Panolar: eylemlerin/kiracıların en büyük başarısızlıkları, politika yayınlarından sonraki eğilimler.

14) Güvenlik ve sürdürülebilirlik

Varsayılan olarak reddet: açık izin yok = reddet.
Fail-closed: PDP kullanılamadığında, kritik yazma yasaklanır (veya kesinlikle doğrulanmış rollerin "minimum kümesine" indirgenir).
Kritik değişmezlere yönelik hizmetler içinde yerel "koruma kontrolleri" (örneğin, "kiracı "/'mal sahibi").
JWT'deki ayırt edici özellikleri en aza indirmek; Hassas nitelikleri güvenli bir kanal üzerinden PIP üzerinden yükleyin.

15) iGaming/Finansın Özellikleri

Roller: 'kasiyer', 'kyc. Ajan ',' aml. Memur bey, dolandırıcılık. Analist ',' vip. Yönetici ',' risk. admin '.
Kısıtlamalar: ödeme işlemleri 'kyc _ level', sorumlu ödemelerin sınırları, AML durumu/yaptırımlara bağlıdır.
Kilit kayıtları: 'org/brand/device/payment _ instrument' - yazıdaki ABAC filtreleri.
KYC/AML/pin eylemleri için değiştirilmemiş denetim günlükleri; yasal sürelere göre depolama.
İş Ortağı API'leri: mTLS + rotalardaki sözleşme 'kapsamları', çevre üzerindeki coğrafi/ASN filtreleri.

16) Test ve doğrulama

Negatif matris: açık "yasak" durumları listeleyin ve testlerle düzeltin.
Fuzz yetkilendirme: 'tenant _ id', 'owner _ id' yerine, sayfalama/sıralama sırasında filtreleri atlayarak.
PDP yük testi: Önbelleklerin p95/p99'daki gecikmesini ve davranışını kontrol edin.
Politika açıklaması: kuru çalışma + kanarya + beklenen reddetme/izin verme ile otomatik test.
Olaylar: Standdaki istekleri politikaların doğru bir versiyonuyla tekrarlayın.

17) Antipatterns

Nesne kontrolleri (BOLA) olmadan yalnızca 'kapsam'a güvenin.
Merkezi bir model olmadan her işleyicide iş mantığını ve hak kontrollerini karıştırın.
UI ve güven istemci çözümlerinde Hardcode rolleri.
Veritabanına yapılan taleplerde 'tenant'/' owner' filtrelerinin bulunmaması (sızıntılı okumalar).
Rolleri/ilişkileri değiştirirken önbellek çözümü engeli yoktur.
Hatırlama/rotasyon olmadan uzun ömürlü JWT'ler.

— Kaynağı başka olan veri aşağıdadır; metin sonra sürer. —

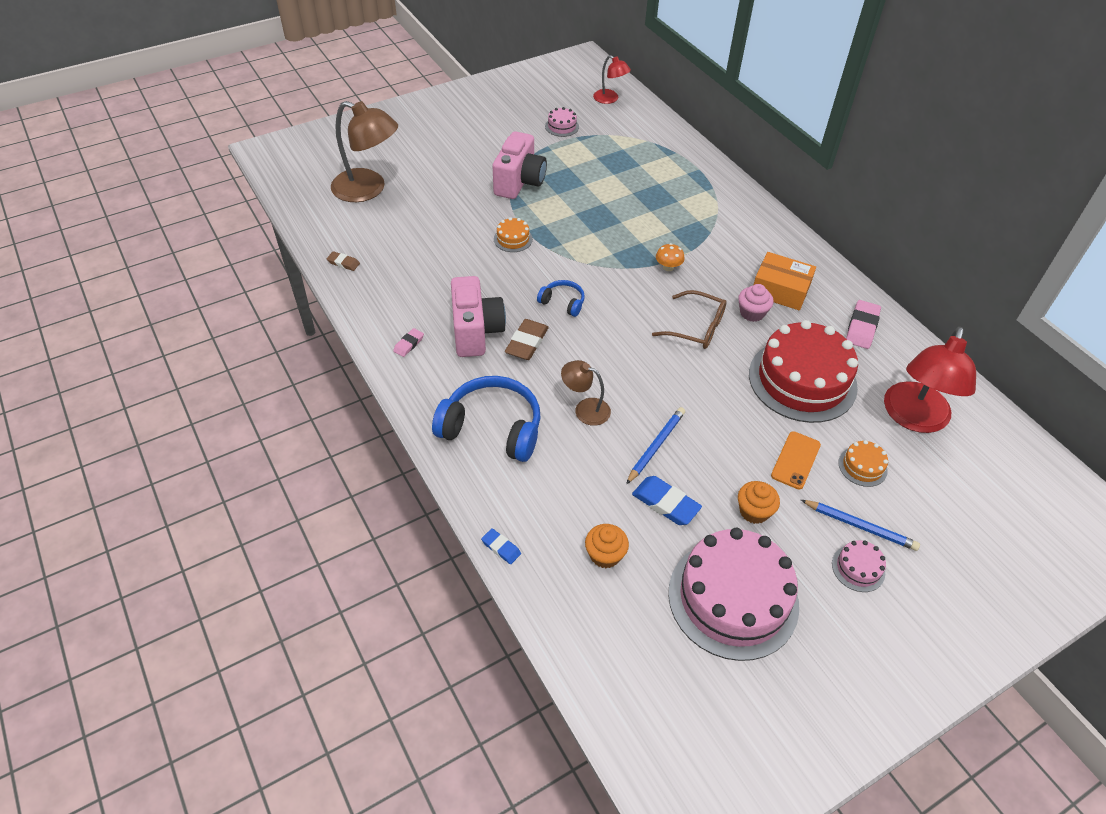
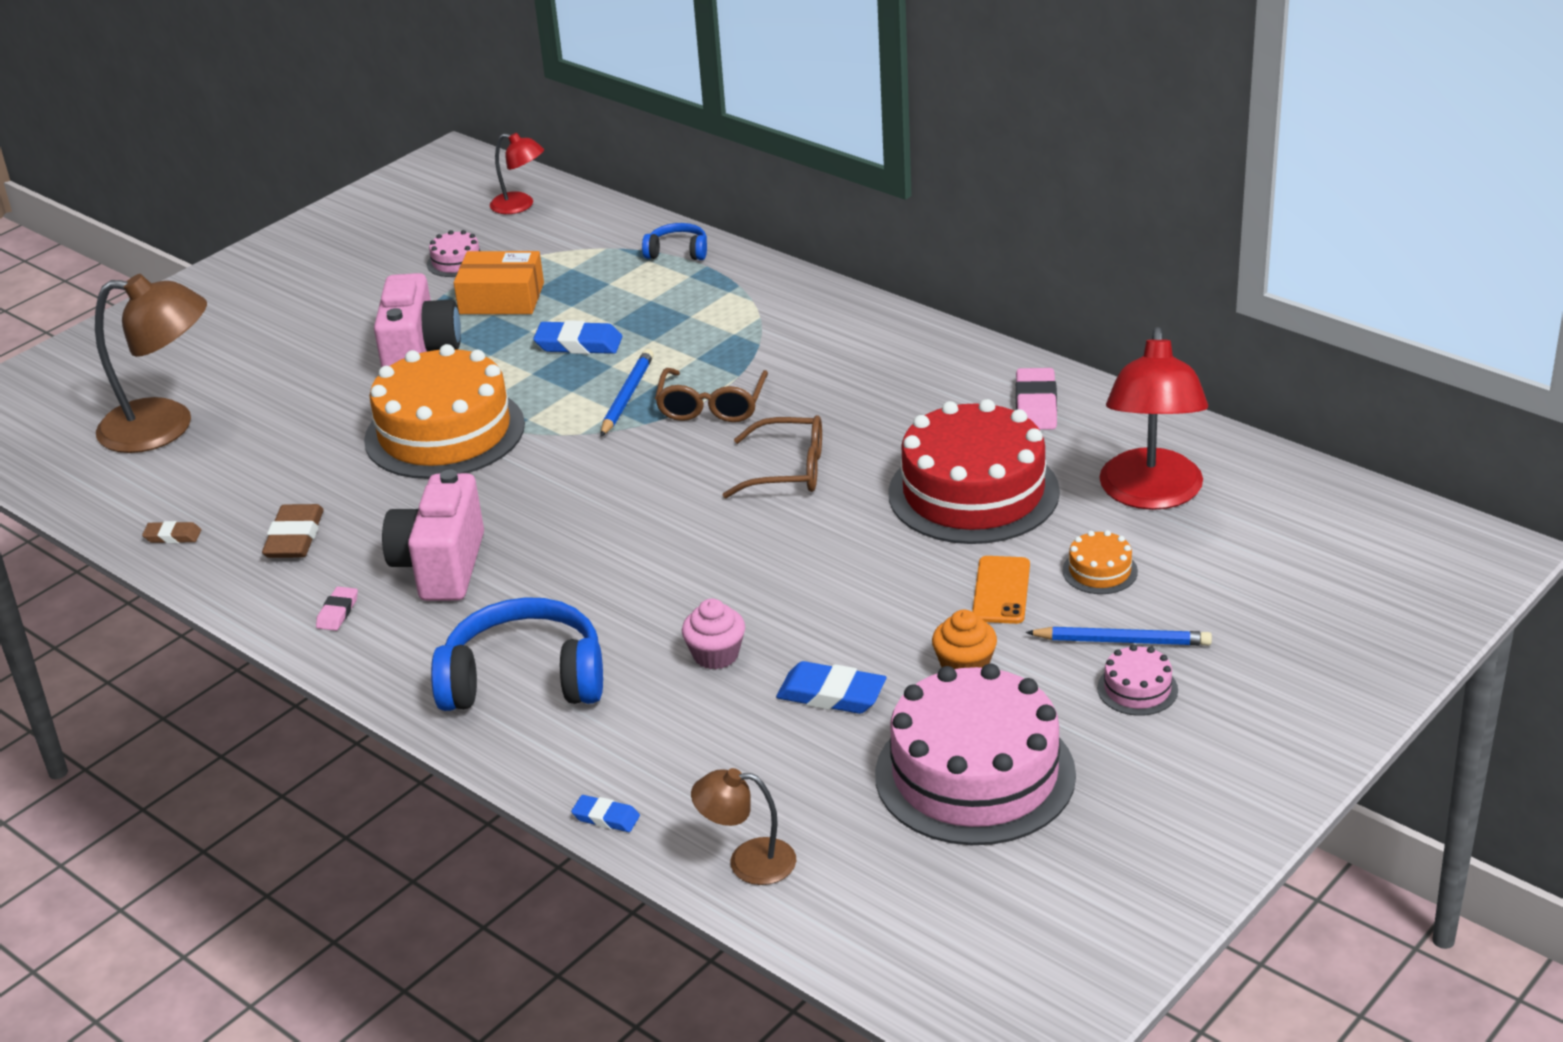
camera: 15 degrees left, 15 degrees down
(476, 332) = (441, 567): pink camera -> pink camera turned 150 degrees counterclockwise
(513, 239) = (444, 432): orange cake -> orange cake, size x2.41
(526, 342) = (529, 559): brown eraser -> brown eraser (294, 537)
(563, 302) = (564, 493): blue headphones -> blue headphones (677, 252)
(585, 409) = (660, 616): brown lamp -> brown lamp (748, 861)
(605, 555) = (767, 780): orange cupcake -> none
(608, 201) = (578, 344): none -> blue eraser
(656, 446) = (788, 631): blue pencil -> blue pencil (627, 396)
(668, 267) = (712, 405): orange mushroom -> brown glasses
(752, 313) = (865, 430): pink cupcake -> pink cupcake (716, 655)
(780, 290) = (897, 390): orange box -> orange box (501, 298)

18) Prod Hazırlık Kontrol Listesi

  • Kaynaklar/faaliyetler, hiyerarşiler ve çoklu kiracılık tanımlanmıştır.
  • Temel RBAC matrisi + ABAC sınırlayıcıları, gerektiğinde - ReBAC.
  • PDP/PEP tasarlanmıştır; Yerel bir çözüm önbelleği ve sakatlığı var.
  • Politikalar CI'da sürümlü, negatif senaryo testleridir.
  • BOLA, her yazma/okumada belirli bir 'resource _ id' değerini kontrol eder.
  • Minimum pullarla JWT, kısa 'exp'; 'jti' üzerinde denetim/hatırlama.
  • Metrikler/karar günlükleri, gösterge panoları, inkar/gecikme ile uyarılar.
  • Eleştirel yazı için Fail-closed; Geri dönüş modu belgelenmiştir.
  • Müşteri belgeleri: 'kapsamlar', hata kodları (401/403/404/409), örnekler.

19) TL; DR

BOLA öncelikli yetkilendirme oluşturun: merkezi PDP + çözüm önbelleği, temel olarak RBAC, bağlam için ABAC, ilişkiler için ReBAC. Tüm talepler 'kiracı've belirli bir' resource _ id 'bağlamındadır; Varsayılan olarak reddet, kısa JWT, veritabanındaki nesne filtreleri. Sürüm ve test politikaları, gecikme/reddetme, tekrar olayları ölçmek. IGaming için - bireysel roller (KYC/AML/yazar kasa), sert ABAC sınırlayıcıları ve değiştirilemez denetim.

Contact

Bizimle iletişime geçin

Her türlü soru veya destek için bize ulaşın.Size yardımcı olmaya her zaman hazırız!

Entegrasyona başla

Email — zorunlu. Telegram veya WhatsApp — isteğe bağlı.

Adınız zorunlu değil
Email zorunlu değil
Konu zorunlu değil
Mesaj zorunlu değil
Telegram zorunlu değil
@
Telegram belirtirseniz, Email’e ek olarak oradan da yanıt veririz.
WhatsApp zorunlu değil
Format: +ülke kodu ve numara (örneğin, +90XXXXXXXXX).

Butona tıklayarak veri işlemenize onay vermiş olursunuz.